The climbers consequently had varying levels of recreational and outdoor leadership experience. Matehuala is an outdoor educator and leader in the affinity group Brown Girls Climb. She flew in from Denver for the opportunity to acquire more skills in, as she said, “a space with other people of color.” Doug Barclift, a veteran from Orting, Washington, is an experienced sport climber and backpacker seeking to become the second African American man in the country to open a climbing gym. “Mountain” Dieu (pronounced “dew”) Nguyen (no relation to Don) is a mother of two Boy Scouts; she went from doing her first sunrise hike with a glow stick and cellphone flashlight to self-taught mountaineering that helped her summit Mount Adams, Mount St. Helens, and Mount Hood with her friend Hannah Hanson, who also attended the workshop.

The two-day training began at a neighborhood library branch in north Seattle and focused on navigational skills and trip planning. Amid talk of declination, waypoints, and terrain association, Nguyen also imparted his do-as-I-do approach to outdoor leadership. He told to the group that “you are ambassadors for people of color outdoors” and should emulate the highest standards expected from professional guides, right down to a tidy backpack and impeccable form. “If people see you doing it the right way, they’ll do it too.” They ended the day tracking down waypoints in a slight drizzle at Magnuson Park.

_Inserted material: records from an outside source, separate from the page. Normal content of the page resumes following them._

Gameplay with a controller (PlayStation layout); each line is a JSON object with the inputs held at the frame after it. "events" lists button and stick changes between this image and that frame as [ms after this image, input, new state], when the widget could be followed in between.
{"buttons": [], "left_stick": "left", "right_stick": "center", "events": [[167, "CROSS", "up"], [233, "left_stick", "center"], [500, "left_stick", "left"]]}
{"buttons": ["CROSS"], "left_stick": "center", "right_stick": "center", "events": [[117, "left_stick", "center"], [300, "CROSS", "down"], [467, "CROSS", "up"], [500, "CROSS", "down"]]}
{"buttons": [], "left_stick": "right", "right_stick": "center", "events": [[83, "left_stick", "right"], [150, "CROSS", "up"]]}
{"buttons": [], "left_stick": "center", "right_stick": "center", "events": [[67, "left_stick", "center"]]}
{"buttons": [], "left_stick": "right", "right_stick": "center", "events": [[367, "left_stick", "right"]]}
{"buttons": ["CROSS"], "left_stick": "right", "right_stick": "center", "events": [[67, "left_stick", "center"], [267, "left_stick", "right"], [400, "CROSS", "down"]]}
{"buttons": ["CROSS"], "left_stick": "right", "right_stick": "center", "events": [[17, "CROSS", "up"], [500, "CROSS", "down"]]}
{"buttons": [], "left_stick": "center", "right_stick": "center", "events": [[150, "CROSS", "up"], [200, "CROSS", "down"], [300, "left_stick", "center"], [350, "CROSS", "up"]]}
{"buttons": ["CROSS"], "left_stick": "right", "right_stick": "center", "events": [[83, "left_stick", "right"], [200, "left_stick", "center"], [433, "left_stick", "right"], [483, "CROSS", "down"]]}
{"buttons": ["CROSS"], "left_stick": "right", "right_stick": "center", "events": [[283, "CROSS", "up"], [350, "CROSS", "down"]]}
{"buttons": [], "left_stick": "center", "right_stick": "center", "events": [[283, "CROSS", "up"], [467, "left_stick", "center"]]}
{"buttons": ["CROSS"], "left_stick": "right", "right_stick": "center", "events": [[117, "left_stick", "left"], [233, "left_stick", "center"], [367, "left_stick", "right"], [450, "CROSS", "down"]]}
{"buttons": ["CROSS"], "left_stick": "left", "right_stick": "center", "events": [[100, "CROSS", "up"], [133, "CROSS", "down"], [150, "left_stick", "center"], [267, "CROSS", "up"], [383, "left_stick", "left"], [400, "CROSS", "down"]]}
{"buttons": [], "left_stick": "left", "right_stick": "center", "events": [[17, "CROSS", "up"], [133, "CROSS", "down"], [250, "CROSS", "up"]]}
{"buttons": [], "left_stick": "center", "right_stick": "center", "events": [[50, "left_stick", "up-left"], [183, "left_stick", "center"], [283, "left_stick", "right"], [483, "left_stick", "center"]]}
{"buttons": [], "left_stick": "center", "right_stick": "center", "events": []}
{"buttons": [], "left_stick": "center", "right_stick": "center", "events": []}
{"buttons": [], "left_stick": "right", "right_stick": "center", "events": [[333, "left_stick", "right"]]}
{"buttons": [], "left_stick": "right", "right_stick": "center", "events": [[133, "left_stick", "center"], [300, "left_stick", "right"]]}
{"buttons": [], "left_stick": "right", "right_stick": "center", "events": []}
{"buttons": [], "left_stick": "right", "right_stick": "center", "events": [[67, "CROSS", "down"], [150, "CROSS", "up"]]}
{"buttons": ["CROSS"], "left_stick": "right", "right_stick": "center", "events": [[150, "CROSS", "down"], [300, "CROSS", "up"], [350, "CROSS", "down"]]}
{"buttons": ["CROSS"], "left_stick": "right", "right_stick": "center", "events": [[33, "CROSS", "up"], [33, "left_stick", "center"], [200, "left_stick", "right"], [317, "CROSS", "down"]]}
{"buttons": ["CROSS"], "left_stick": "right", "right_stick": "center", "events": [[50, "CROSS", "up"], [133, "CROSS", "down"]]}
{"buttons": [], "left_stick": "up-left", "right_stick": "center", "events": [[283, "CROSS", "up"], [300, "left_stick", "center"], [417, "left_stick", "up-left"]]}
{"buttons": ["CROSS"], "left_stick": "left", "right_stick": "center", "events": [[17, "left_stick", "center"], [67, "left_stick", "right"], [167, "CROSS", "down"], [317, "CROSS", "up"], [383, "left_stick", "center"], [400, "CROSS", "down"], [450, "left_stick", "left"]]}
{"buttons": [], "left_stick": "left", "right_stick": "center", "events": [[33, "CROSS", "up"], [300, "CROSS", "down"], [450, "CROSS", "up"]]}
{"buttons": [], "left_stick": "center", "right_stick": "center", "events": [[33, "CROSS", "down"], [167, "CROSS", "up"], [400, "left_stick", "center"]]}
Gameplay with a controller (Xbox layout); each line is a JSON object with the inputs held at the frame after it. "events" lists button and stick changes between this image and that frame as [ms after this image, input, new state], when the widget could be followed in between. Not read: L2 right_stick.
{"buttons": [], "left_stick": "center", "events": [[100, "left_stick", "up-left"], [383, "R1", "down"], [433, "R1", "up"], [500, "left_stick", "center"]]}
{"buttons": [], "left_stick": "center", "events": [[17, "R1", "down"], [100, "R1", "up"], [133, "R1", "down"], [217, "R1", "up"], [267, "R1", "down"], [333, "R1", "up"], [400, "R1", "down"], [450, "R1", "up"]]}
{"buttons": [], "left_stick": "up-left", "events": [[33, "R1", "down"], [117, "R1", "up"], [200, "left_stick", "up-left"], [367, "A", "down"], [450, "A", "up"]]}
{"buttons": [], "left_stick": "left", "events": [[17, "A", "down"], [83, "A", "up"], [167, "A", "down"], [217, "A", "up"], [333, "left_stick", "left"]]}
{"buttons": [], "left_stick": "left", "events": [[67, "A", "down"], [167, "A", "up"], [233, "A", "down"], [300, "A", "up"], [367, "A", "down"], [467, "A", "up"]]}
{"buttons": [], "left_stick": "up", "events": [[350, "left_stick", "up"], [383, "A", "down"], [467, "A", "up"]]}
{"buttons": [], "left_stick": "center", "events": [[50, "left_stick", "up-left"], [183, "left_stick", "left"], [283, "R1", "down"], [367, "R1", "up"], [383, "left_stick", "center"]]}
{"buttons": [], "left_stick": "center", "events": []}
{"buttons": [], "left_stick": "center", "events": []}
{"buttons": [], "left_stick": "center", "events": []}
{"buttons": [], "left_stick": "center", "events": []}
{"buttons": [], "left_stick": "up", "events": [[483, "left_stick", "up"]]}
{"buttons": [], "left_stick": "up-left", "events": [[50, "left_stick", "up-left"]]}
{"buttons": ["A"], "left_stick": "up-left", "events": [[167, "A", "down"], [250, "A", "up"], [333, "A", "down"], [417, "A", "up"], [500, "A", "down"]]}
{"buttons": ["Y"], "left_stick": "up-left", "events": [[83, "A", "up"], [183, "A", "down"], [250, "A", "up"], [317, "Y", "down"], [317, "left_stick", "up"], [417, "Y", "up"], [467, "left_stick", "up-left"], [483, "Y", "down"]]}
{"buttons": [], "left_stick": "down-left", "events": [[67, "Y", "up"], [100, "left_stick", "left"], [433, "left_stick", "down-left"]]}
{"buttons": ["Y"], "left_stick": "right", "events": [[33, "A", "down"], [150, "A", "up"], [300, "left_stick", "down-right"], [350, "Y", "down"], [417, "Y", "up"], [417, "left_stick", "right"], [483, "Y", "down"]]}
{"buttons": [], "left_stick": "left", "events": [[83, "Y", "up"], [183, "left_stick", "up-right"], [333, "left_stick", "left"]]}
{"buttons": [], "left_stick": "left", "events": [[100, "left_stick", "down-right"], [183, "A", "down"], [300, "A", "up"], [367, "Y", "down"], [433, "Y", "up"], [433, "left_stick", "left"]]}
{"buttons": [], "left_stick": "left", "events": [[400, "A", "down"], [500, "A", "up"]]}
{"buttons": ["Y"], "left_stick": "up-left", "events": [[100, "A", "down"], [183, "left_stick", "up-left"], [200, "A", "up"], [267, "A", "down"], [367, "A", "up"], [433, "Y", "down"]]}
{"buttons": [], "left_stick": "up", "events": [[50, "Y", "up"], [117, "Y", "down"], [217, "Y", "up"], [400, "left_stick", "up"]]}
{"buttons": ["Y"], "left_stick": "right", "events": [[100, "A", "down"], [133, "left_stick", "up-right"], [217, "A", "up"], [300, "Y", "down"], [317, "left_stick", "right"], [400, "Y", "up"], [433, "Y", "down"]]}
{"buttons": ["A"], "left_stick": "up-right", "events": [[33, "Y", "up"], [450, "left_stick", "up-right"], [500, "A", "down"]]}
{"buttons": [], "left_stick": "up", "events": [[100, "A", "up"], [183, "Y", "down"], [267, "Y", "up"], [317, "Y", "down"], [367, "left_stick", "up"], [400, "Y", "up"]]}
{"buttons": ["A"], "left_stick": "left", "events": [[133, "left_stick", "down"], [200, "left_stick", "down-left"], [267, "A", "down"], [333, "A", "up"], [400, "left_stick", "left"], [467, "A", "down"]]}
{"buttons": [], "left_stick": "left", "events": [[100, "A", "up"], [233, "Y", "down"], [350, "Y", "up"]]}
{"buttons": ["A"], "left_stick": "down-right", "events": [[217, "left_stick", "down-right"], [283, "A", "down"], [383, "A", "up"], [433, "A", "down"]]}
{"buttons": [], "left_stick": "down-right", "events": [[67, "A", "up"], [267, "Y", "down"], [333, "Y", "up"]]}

The second day was spent in the field, at Mount Ellinor, on Washington’s Olympic Peninsula. There, the group held a mock guide meeting, practiced breaking trail in the snow, and, with Ching’s assistance, learned to self-arrest falls with their ice axes. Nguyen continued to stress pacing, his pet peeve in guiding. In a typical scenario, he explained, the strongest move to the front and the weaker members fall back and, soon, everyone is spread out. He told a cautionary tale of a snowshoe trip at Mount Rainier where leadership assumptions went badly awry and two clients fell to their deaths in near-darkness.

Nguyen hammered in the point: In the mountains, everyone rises together. This may as well be the Climbers of Color motto. Inclusion is paramount, in every way possible. “We want to be guides for everyone,” Nguyen says.

Climbers of Color plans to host its Mountaineering Leadership II workshop August 8–10 on the slopes of Mount Baker.